Tuesday, January 16, 2007

Maybe a Better Question re the Pillow Angel

Friday night’s Larry King Live discussion centered around a family who had surgical and hormonal treatment for their daughter, Ashley, now 9 years old, to basically keep her as a child. She has been referred to as the “pillow angel”. Basically, if I understand it, she was given hormones to stunt her growth. Her parents will be able to lift her longer because of this procedure. Additionally she was given a hysterectomy so that she will not experience bleeding or painful cramps from menses and had her breasts removed so that they will not grow normally. Apparently, the parents believed that she would be more comfortable without experiencing menstruation and developing breasts.

A search on Google displayed over a million sites that comment on this controversy. Here are two for Times articles: Part 1 and Part 2.

I have read many of them and also had a discussion on our Yahoo group. The more I thought about it, the more I thought maybe instead of taking sides on the controversy we should be asking the question about why parents have to make such difficult decisions.

I do want to be clear that I am not advocating for this radical treatment or necessarily agreeing with it. Joni Eareckson Tada made the comment on the King show that it was alarming that this kind of treatment could set precedents. That alarms me greatly. Our history demonstrates that treatment can be universal. In the past all people with special needs be sterilized to reduce the incidence of mental retardation. Also many people were locked up in large institutions that could have functioned successfully in the community.

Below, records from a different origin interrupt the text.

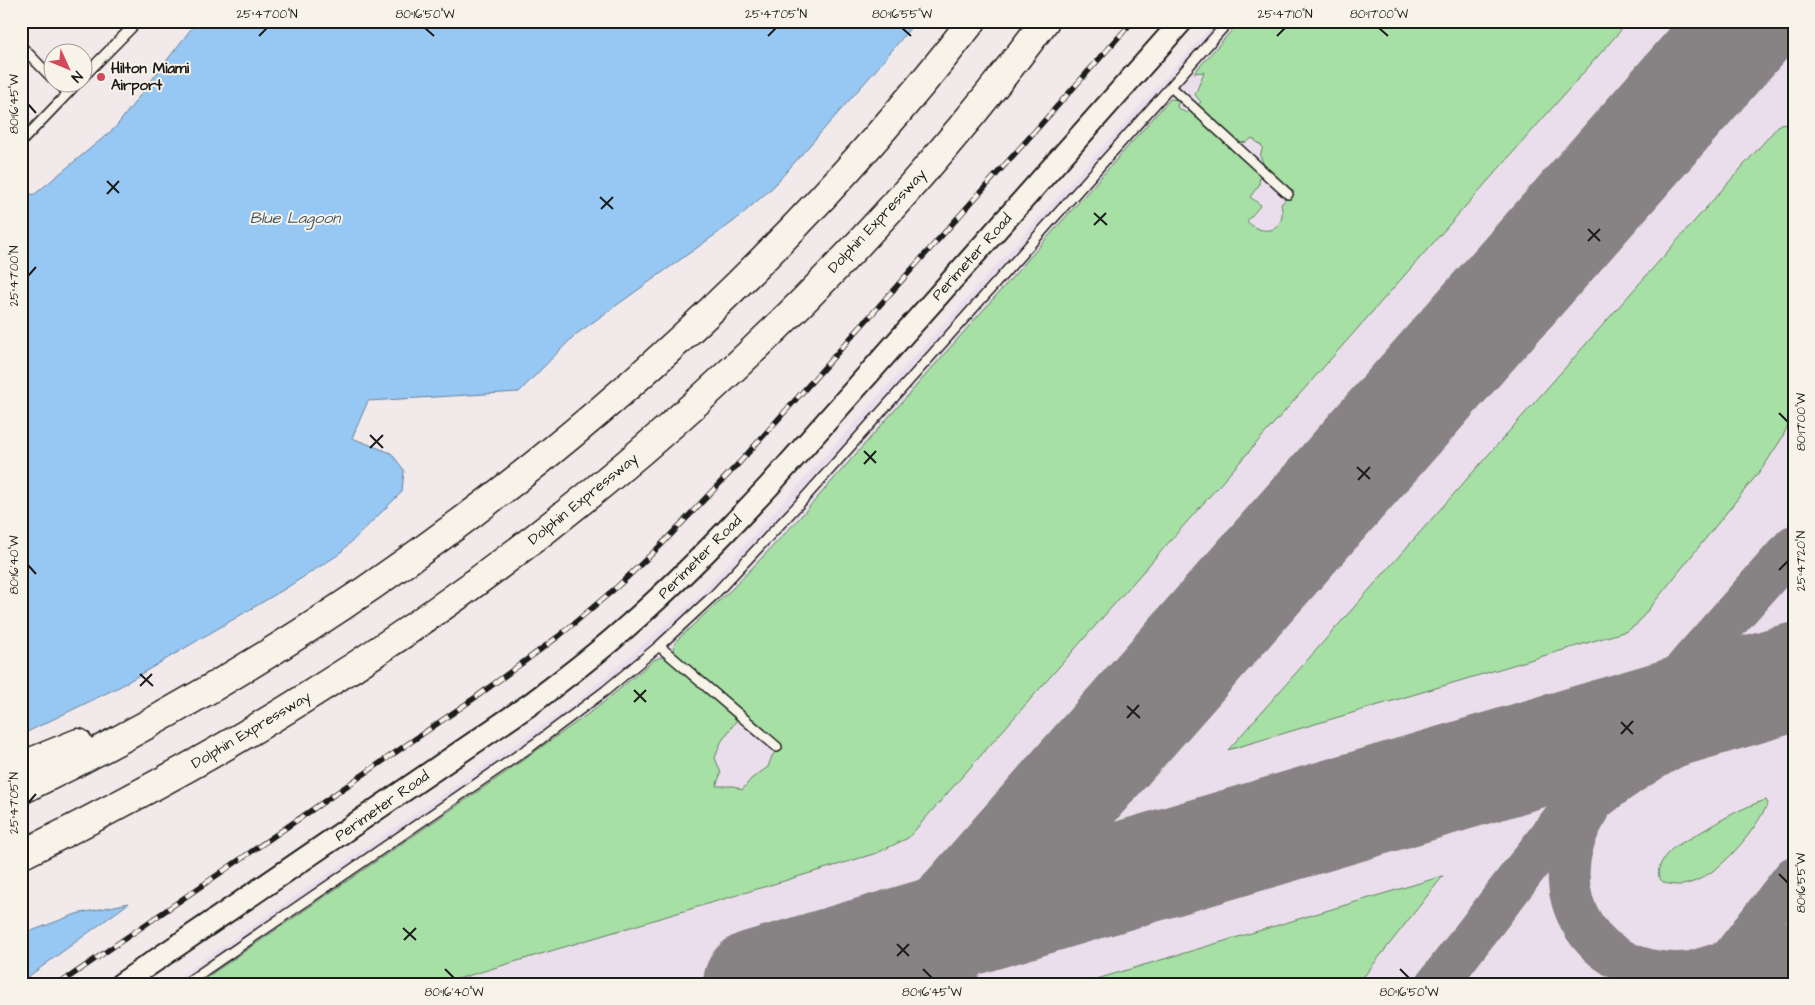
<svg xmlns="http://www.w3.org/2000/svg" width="1815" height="1005" font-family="'Architects Daughter',sans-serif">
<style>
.built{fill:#ebdeec}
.green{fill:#a6e0a5;stroke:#617e60}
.water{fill:#97c7f3;stroke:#66839d}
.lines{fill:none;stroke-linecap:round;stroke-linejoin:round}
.taxiway{stroke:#878283;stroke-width:42}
.runway{stroke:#878283;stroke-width:108}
.service-casing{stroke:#1c1c1c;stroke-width:12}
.tertiary-casing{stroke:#1c1c1c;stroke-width:25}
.motorway-casing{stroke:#1c1c1c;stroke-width:31}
.service{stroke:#f7f3e8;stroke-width:9}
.tertiary{stroke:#f7f3e8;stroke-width:21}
.motorway{stroke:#f7f3e8;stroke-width:28}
.rail-casing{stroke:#1c1c1c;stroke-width:5.5}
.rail{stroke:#f7f3e8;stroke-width:4;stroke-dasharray:11;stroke-linecap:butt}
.ticks{fill:none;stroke:#1c1c1c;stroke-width:2}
.poi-dot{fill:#d1495b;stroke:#f7f3e8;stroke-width:2}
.labels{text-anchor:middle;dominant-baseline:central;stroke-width:4;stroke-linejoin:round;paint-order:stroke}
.poi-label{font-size:15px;font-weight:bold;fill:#1c1c1c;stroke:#f7f3e8;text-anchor:start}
.street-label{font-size:15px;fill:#1c1c1c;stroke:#f7f3e8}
.water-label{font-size:16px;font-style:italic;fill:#475867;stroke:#f7f3e8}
.neatline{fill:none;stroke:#1c1c1c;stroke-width:2}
.ticks-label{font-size:12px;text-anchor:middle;fill:#1c1c1c}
</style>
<rect width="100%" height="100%" fill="#f2e9ea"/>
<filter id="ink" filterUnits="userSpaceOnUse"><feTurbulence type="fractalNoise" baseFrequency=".02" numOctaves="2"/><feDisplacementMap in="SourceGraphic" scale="10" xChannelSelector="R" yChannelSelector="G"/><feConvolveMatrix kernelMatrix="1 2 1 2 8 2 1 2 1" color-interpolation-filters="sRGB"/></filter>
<g filter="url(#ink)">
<path class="built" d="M1216 21H1794V984H168L575 703 698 597Z"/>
<path class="green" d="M1240 21H1629L908 838 877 853 441 984H197L502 775 598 707 654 660 661 657 669 660 737 720 721 742 715 758 721 773 716 786H734L742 790 751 779 768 767 772 756 780 746 676 656 673 648 677 640 733 588 795 523 1170 99 1179 100 1177 107 1186 113 1191 109 1260 174 1259 185 1250 197 1261 205 1247 221C1255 231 1276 236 1281 220 1283 215 1282 209 1281 204L1292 193 1264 165 1260 156 1263 147 1252 138 1247 142 1240 143 1198 105 1201 102 1195 95 1204 72 1194 73Z
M1794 122V412L1782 438 1764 466 1636 625 1627 631 1228 750 1780 124Z
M1766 800 1768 803C1755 832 1711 888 1675 885 1670 884 1664 884 1661 880 1653 872 1665 855 1671 850 1676 845 1684 842 1691 838 1713 825 1741 807 1766 800Z
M1443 876 1358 984H1080Z"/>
<path class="water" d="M197 21H916L875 71 772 188 733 222 575 335 519 392 368 401 352 438 391 453 404 470 402 492 338 555 283 590 119 687 21 735V196L35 194 115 128Z
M129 903 21 982V935L76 914Z"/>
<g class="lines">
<path class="taxiway" d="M1596 799C1654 751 1727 721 1794 687
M1589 810C1535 893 1595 983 1692 972
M1730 960C1754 960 1776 965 1794 982
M1725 966 1794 877
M1665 980 1794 941
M1437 984 1604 766 1692 661 1794 546"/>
<path class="runway" d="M757 984 1794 677
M900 984 1748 21"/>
<defs>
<path id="service" d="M21 46 52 78
M82 78 138 21
M57 82 68 93 78 82
M1171 87 1288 194
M21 142 68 93
M659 646 777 747
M185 984 533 745 605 691 659 646 714 595 800 503 1229 21"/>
<path id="tertiary" d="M121 984 532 703C562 680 593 657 622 631 674 586 722 536 769 486L1182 21"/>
<path id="motorway" d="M21 766 78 743
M21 790C390 611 721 345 972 21
M21 855C115 808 208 759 297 703 583 526 844 291 1045 21"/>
</defs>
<use href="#service" class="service-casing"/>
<use href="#tertiary" class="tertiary-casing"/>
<use href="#motorway" class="motorway-casing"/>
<use href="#service" class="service"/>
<use href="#tertiary" class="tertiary"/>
<use href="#motorway" class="motorway"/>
<defs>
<path id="rail" d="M59 984 476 697 559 636 618 586 660 546 740 462 1133 21"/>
</defs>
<use href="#rail" class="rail-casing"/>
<use href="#rail" class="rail"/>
</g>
</g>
<path class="ticks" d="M425 28 434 36M902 28 911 36M1379 28 1388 36M259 36 267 28M768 36 776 28M1277 36 1285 28M28 104 36 113M107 181 119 193M107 194 119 181M600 197 613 209M601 209 613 197M1094 213 1107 225M1094 225 1106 213M1588 229 1600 241M1588 241 1600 229M28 276 36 267M1779 413 1788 422M370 435 383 448M370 448 383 435M864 451 876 463M864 464 876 451M1357 467 1370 479M1358 480 1370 467M28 565 36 574M1779 570 1788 561M140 674 153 686M140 686 152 674M634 690 646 702M634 702 646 690M1127 706 1140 718M1127 718 1139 705M1621 722 1633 734M1621 734 1633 721M28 803 36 794M1779 874 1788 883M403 928 416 940M404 940 416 928M897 944 909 956M897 956 909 944M445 969 454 978M923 969 932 978M1400 969 1409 978"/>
<circle class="poi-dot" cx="101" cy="77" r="5"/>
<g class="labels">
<g class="poi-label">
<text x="111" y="68">Hilton Miami<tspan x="111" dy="17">Airport</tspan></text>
</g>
<g class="street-label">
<text transform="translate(877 221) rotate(-47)">Dolphin Expressway</text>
<text transform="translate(972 257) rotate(-48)">Perimeter Road</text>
<text transform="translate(583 499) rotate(-39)">Dolphin Expressway</text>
<text transform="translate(700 557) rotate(-45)">Perimeter Road</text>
<text transform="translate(251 730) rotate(-31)">Dolphin Expressway</text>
<text transform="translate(382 806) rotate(-35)">Perimeter Road</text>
</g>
<g class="water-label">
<text x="295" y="218">Blue Lagoon</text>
</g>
</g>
<rect width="1815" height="1005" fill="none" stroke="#f7f3e8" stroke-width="55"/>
<g transform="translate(68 68) rotate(134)"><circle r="24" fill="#f7f3e8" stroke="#9f9d96"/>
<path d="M0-4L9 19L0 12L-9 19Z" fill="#d1495b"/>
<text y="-8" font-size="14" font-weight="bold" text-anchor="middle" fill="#1c1c1c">N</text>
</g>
<rect x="28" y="28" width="1760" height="950" class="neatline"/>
<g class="ticks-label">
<text x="267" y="18">25°47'00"N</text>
<text x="425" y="18">80°16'50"W</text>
<text x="776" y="18">25°47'05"N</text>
<text x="902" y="18">80°16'55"W</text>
<text x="1285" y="18">25°47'10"N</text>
<text x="1379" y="18">80°17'00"W</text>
<text transform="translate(14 104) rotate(-90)" y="4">80°16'45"W</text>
<text transform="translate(14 276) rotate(-90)" y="4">25°47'00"N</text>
<text transform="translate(1801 422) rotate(-90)" y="4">80°17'00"W</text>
<text transform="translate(1801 561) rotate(-90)" y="4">25°47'20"N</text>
<text transform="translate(14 565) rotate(-90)" y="4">80°16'40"W</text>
<text transform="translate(14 803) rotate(-90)" y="4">25°47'05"N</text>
<text transform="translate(1801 883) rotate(-90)" y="4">80°16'55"W</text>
<text x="454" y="996">80°16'40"W</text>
<text x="932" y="996">80°16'45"W</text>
<text x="1409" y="996">80°16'50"W</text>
</g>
</svg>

We have to ask ourselves if there was adequate resources and support for parents of complex children and adults would the parents have felt they needed this treatment to assure they could keep Ashley in their care for as long as possible.

Until next time,
Peggy Lou Morgan
Blogs: Amazon Author Connect, Parenting a Complex Special Needs Adult and Lighthouse Parents
Websites: Parenting Your Complex Child and Lighthouse Parents
Club Mom Articles
Parenting Your Complex Child Yahoo Group

5 comments:

Ivey Elizabeth Sirmans said...

I just left a link to an article and the parent's blog on my daughter Ivey's blog. More than likely we, as parents, will be raising a profound complex child, this article really hit a nerve. The choices that parents are forced to make can be profound and unyielding in the eyes of an outsider. Knowing how difficult it is to move my 10pound 9 month old around with all of her equipment, I can see both sides of the saga. I will say that Ashley's parents are very brave. Of all the path's that I can envision in my daughter's future, this was not even a flicker, until now. What if it is hard to move my daughter as she ages, how will we as a family keep her with us? She is blind and mentally disabled, where will that leave her in her future?

Estee Klar-Wolfond said...

That's a really good question. I do not think parents are supported because the support (in my view) begins with tolerance and acceptance. Then, access and accomodation would be second nature. Stigma might be a thing of the past.

However, someone did mention in an argument I read over the past weeks, that in light of better and better technology and equipment to assist people like Ashley, that stunting her growth was unnecessary.

I have four friends with kids with CP and other disabilities. I have seen the equipment, facilities, beds, and tech. equipment that they can use. In discussing the treatment with the parents, this was not a viable option.

Eric said...

All I know, is that if it was us, we would never have done this. There is always hope, and they have just removed that for their child. No hope of being an adult?
Child autism is on the increase, we spend all our days living it, and we as parents will move heaven and earth to help our son, no matter what it costs.

Anonymous said...

Let's just focus on one simple fact: no one loves Ashley more than her parents. All the hypocrites who think they can do better -- shut up, and go help others. Yep, it's always easier to criticize others! I'm a physician, and people admit to me all the time that they don't want to be in medical field because they don't want the responsibility. I always admire parents who take on the responsibility to care for their children with special needs. Regarding the potential for abuse, PLEASE, judges abuse their power everyday. I can't believe that people are still so naive to think that court order makes an action ethical. Court merely legalizes; we, as parents, shoulder the burden of ethics. Do you think that if a judge were to make a ruling, he/she would say, "you didn't act in Ashley's best interest, so I'm going to take better care of her" afterwards? Ten years later, you WILL see Ashley's parents continue to love her even after the world minimizes their love today... when we should have supported and admired them for giving so much love.

Anonymous said...

I always feel that people(ALL people, those with special needs children too) are too quick to judge others on what they themselves would or wouldn't do. But we don't live Ashley's family's life and cannot imagine what a heartbreaking decision this must have been for them. There is a wonderful and profound native indian saying - 'Don't judge a man until you've walked in his moccasins' How true is that!
The family will need support and love from others not condemnation. Maybe we all need to learn to love and not judge.